> [What the task requires]
Copy verbatim the lines of the material that start with the line containing "Communication, in general, can" and run through the line containing "We may consider". Include both of those lines.
BEGIN
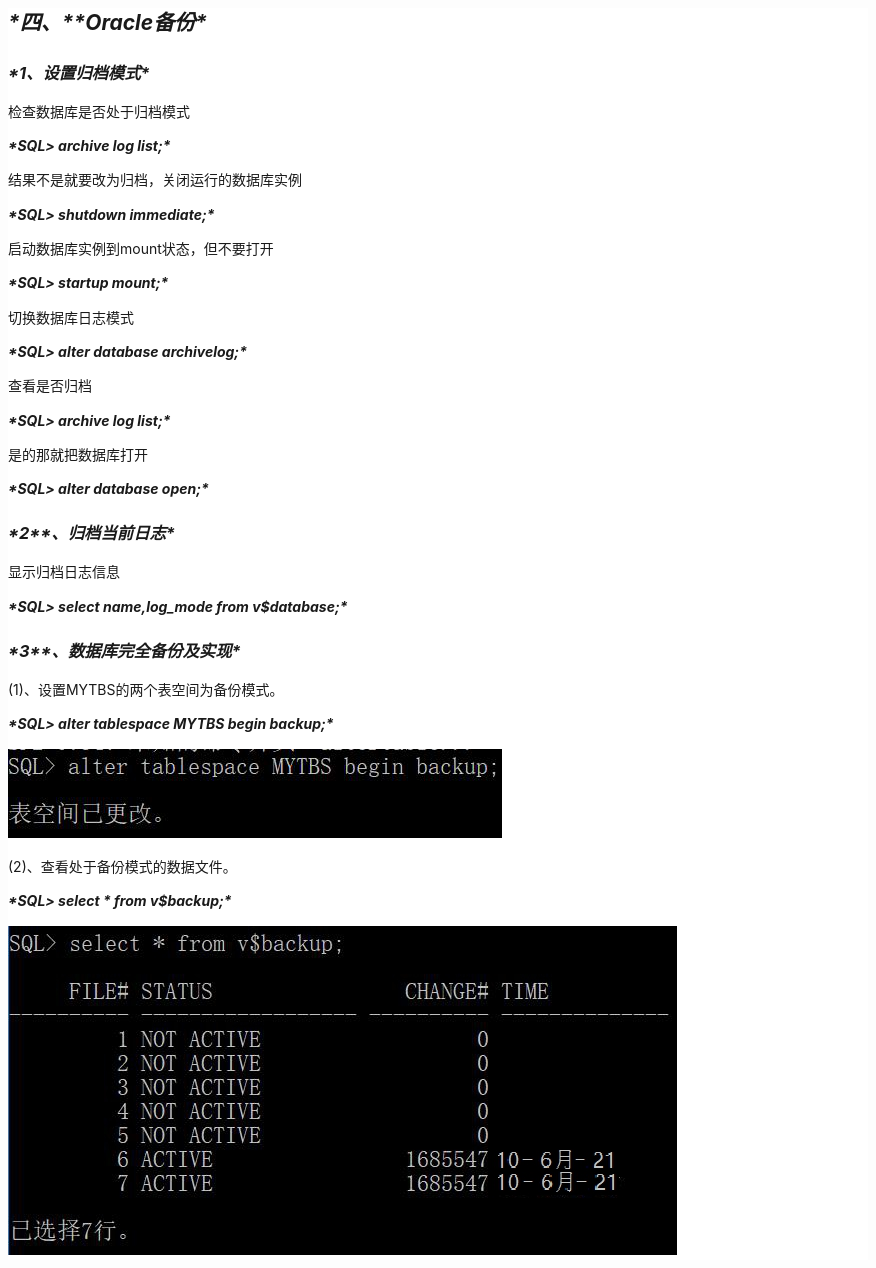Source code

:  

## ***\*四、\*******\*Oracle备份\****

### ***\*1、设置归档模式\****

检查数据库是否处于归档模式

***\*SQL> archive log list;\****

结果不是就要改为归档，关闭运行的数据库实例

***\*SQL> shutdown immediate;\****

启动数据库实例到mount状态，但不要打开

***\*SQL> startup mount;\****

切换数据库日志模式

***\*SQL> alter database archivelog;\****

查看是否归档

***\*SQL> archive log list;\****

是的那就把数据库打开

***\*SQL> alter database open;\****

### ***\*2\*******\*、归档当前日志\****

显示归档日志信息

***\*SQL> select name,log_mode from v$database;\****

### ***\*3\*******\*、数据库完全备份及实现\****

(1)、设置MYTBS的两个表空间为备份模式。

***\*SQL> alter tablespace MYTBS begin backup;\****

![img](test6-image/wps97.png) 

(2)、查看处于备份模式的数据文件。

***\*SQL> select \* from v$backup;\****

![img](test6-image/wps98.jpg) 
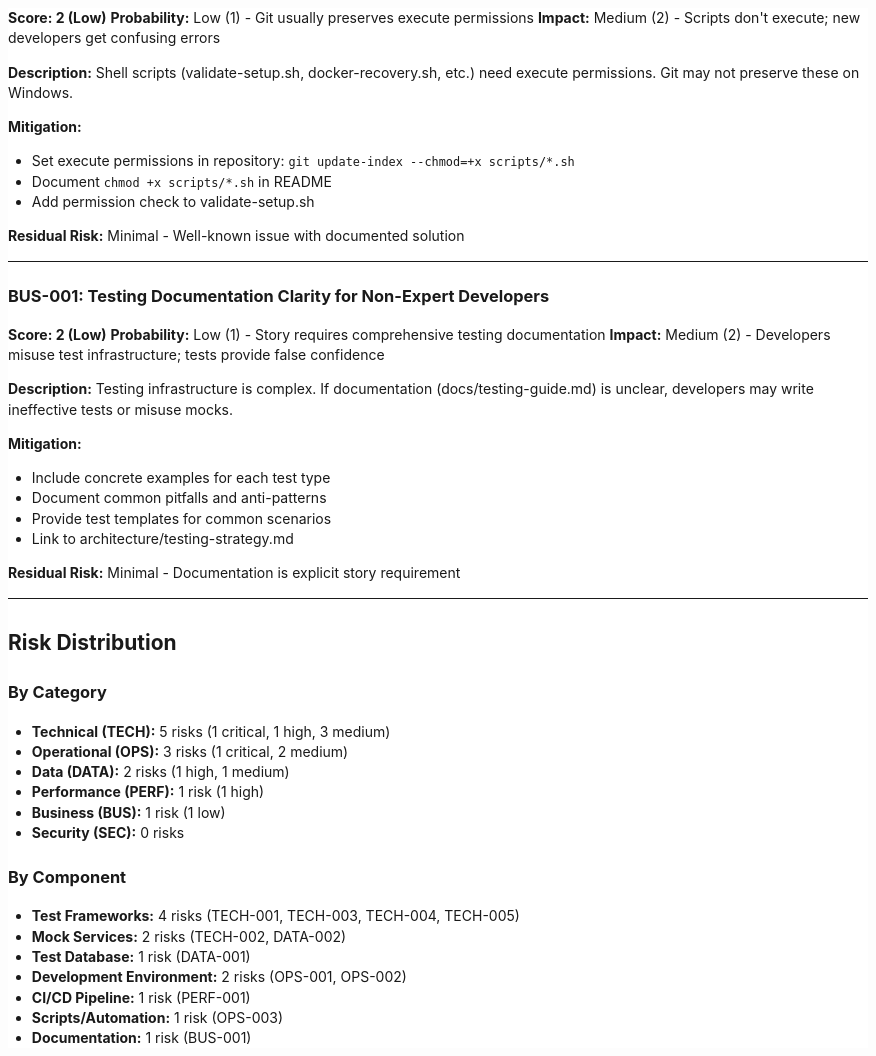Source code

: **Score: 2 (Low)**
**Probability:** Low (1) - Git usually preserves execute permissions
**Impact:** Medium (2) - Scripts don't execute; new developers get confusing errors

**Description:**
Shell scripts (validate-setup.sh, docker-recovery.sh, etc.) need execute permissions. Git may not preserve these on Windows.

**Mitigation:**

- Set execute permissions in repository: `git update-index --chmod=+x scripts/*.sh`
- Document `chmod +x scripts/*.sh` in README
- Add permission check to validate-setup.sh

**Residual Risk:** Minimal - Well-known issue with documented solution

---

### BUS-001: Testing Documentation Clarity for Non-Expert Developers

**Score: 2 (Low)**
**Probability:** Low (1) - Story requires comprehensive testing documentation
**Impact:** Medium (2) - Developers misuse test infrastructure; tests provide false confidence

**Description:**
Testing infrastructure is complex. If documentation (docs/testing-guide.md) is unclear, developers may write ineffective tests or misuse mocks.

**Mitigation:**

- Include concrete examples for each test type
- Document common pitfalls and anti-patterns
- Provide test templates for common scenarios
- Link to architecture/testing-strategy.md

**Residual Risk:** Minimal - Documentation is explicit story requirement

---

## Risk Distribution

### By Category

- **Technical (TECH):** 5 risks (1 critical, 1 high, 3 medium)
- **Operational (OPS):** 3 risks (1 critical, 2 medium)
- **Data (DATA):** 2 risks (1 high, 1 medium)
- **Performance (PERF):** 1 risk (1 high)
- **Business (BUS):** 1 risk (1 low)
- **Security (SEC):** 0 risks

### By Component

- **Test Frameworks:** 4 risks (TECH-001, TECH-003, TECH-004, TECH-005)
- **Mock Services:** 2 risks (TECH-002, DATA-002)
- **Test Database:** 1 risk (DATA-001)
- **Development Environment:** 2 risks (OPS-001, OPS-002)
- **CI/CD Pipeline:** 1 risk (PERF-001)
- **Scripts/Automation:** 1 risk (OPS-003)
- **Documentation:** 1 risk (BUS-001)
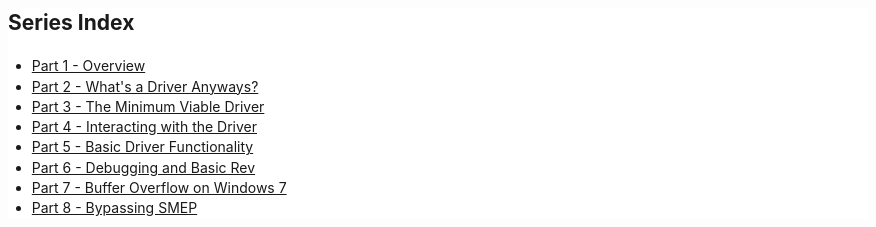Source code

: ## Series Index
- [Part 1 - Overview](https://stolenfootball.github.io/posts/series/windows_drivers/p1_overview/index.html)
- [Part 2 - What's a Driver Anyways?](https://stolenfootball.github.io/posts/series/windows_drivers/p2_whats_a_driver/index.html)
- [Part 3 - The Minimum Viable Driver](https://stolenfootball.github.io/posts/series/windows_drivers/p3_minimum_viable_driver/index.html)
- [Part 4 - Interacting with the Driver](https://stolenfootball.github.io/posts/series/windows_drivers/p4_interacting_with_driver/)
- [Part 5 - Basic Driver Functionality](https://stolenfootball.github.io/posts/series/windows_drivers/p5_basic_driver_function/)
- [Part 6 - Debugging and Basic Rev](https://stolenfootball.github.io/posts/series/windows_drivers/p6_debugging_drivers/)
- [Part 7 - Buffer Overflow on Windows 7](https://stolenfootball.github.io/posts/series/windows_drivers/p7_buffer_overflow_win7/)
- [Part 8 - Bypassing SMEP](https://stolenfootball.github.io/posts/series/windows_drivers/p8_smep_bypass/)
END
BEGIN
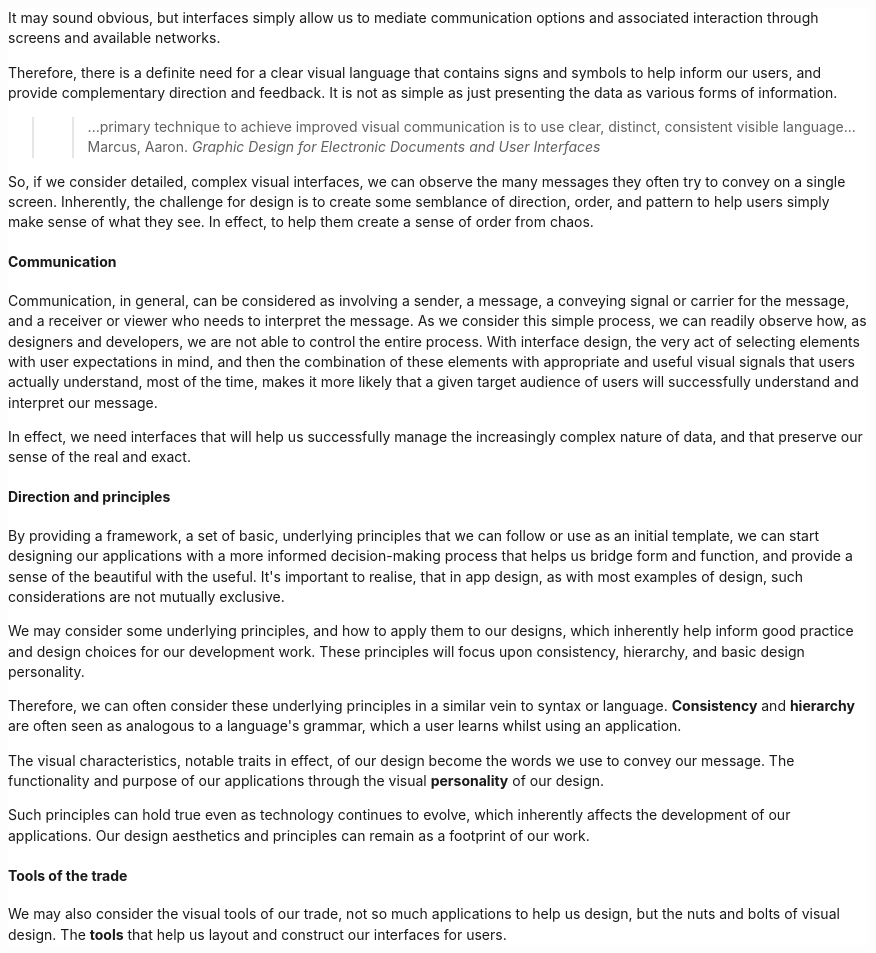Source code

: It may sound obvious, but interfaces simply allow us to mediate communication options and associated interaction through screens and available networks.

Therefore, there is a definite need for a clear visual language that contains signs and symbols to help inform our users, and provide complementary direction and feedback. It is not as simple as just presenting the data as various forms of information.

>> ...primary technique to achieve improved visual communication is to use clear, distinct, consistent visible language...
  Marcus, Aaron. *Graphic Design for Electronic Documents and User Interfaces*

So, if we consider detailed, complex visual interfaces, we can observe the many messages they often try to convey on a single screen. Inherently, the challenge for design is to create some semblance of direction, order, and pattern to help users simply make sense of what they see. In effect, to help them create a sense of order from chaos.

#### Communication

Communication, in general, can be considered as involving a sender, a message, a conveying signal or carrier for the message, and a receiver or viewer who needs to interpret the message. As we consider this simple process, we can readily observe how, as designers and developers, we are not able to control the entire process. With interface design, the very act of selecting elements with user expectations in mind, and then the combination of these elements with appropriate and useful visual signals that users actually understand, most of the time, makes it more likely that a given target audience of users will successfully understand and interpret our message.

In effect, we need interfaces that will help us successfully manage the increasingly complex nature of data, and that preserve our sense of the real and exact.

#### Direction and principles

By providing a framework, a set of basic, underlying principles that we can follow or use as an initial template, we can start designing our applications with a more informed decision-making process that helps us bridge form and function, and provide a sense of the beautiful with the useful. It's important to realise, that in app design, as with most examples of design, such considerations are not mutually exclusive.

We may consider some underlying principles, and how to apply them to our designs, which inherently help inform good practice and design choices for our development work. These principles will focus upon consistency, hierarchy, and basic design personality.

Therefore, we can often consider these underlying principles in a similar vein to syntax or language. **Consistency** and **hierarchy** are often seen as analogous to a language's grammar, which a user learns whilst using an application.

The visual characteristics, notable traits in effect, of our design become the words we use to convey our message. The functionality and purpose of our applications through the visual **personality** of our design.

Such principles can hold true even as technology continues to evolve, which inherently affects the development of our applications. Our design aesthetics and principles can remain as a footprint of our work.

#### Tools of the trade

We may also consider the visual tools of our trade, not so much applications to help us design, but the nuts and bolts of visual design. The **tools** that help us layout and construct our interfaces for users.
END
BEGIN
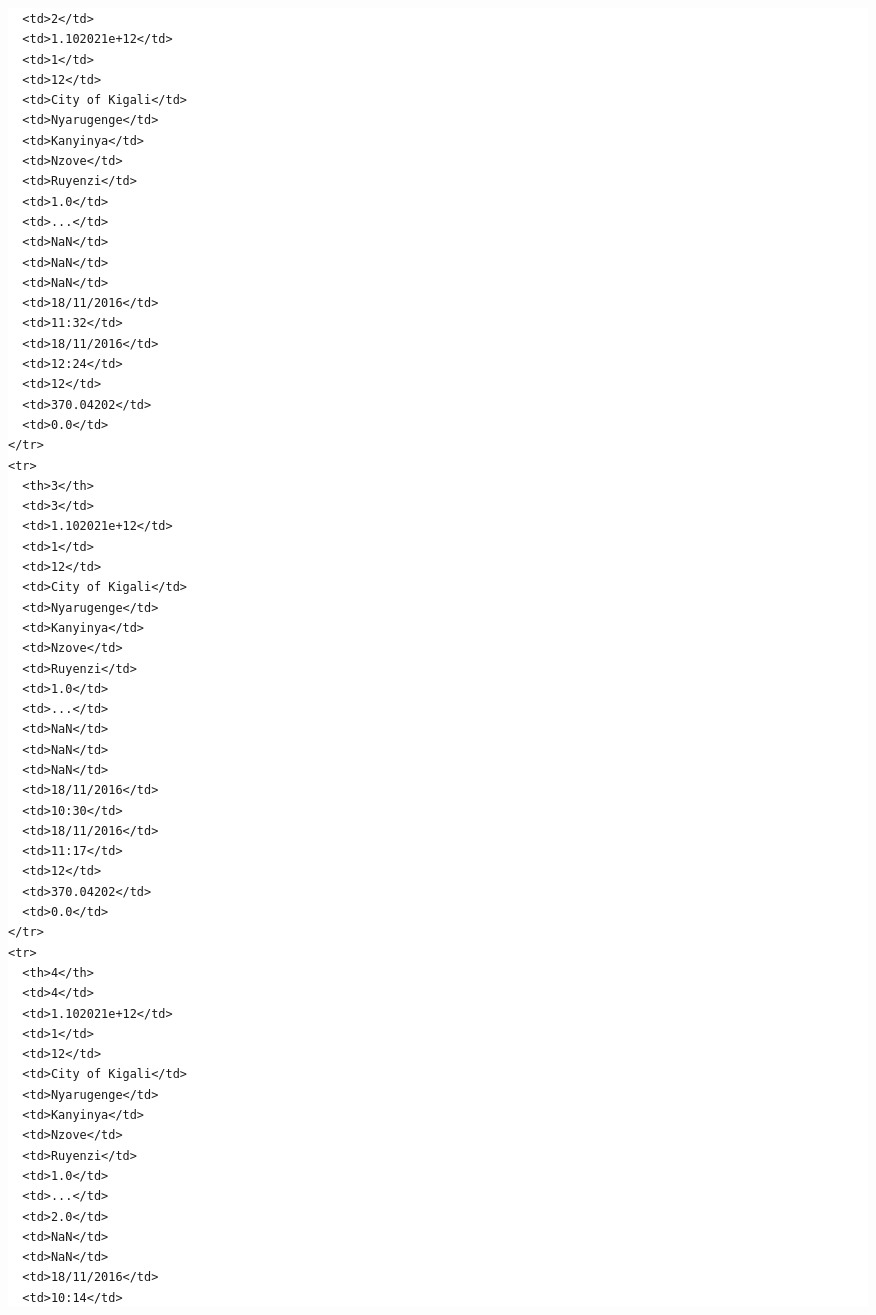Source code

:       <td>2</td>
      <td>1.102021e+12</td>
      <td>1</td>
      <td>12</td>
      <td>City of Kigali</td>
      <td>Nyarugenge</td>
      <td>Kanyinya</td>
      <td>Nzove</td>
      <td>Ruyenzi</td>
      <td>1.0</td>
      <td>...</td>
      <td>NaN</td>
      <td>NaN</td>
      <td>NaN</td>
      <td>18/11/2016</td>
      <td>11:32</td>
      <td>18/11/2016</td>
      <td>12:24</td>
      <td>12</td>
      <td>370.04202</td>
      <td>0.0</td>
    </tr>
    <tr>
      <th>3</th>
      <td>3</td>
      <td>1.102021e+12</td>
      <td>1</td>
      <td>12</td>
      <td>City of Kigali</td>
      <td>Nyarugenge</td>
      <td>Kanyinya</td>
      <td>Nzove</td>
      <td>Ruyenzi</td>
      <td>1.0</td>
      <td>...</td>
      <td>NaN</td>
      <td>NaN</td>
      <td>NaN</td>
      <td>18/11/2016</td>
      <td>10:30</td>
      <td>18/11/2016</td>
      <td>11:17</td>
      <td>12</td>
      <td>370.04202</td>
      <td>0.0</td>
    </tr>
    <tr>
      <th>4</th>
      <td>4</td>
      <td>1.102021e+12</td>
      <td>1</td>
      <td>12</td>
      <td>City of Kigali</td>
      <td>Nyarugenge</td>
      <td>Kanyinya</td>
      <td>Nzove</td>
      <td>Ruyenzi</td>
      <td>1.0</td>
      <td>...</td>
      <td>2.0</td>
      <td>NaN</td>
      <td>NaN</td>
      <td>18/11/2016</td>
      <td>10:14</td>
END
> [Answer for this exercise]
Communication, in general, can be considered as involving a sender, a message, a conveying signal or carrier for the message, and a receiver or viewer who needs to interpret the message. As we consider this simple process, we can readily observe how, as designers and developers, we are not able to control the entire process. With interface design, the very act of selecting elements with user expectations in mind, and then the combination of these elements with appropriate and useful visual signals that users actually understand, most of the time, makes it more likely that a given target audience of users will successfully understand and interpret our message.

In effect, we need interfaces that will help us successfully manage the increasingly complex nature of data, and that preserve our sense of the real and exact.

#### Direction and principles

By providing a framework, a set of basic, underlying principles that we can follow or use as an initial template, we can start designing our applications with a more informed decision-making process that helps us bridge form and function, and provide a sense of the beautiful with the useful. It's important to realise, that in app design, as with most examples of design, such considerations are not mutually exclusive.

We may consider some underlying principles, and how to apply them to our designs, which inherently help inform good practice and design choices for our development work. These principles will focus upon consistency, hierarchy, and basic design personality.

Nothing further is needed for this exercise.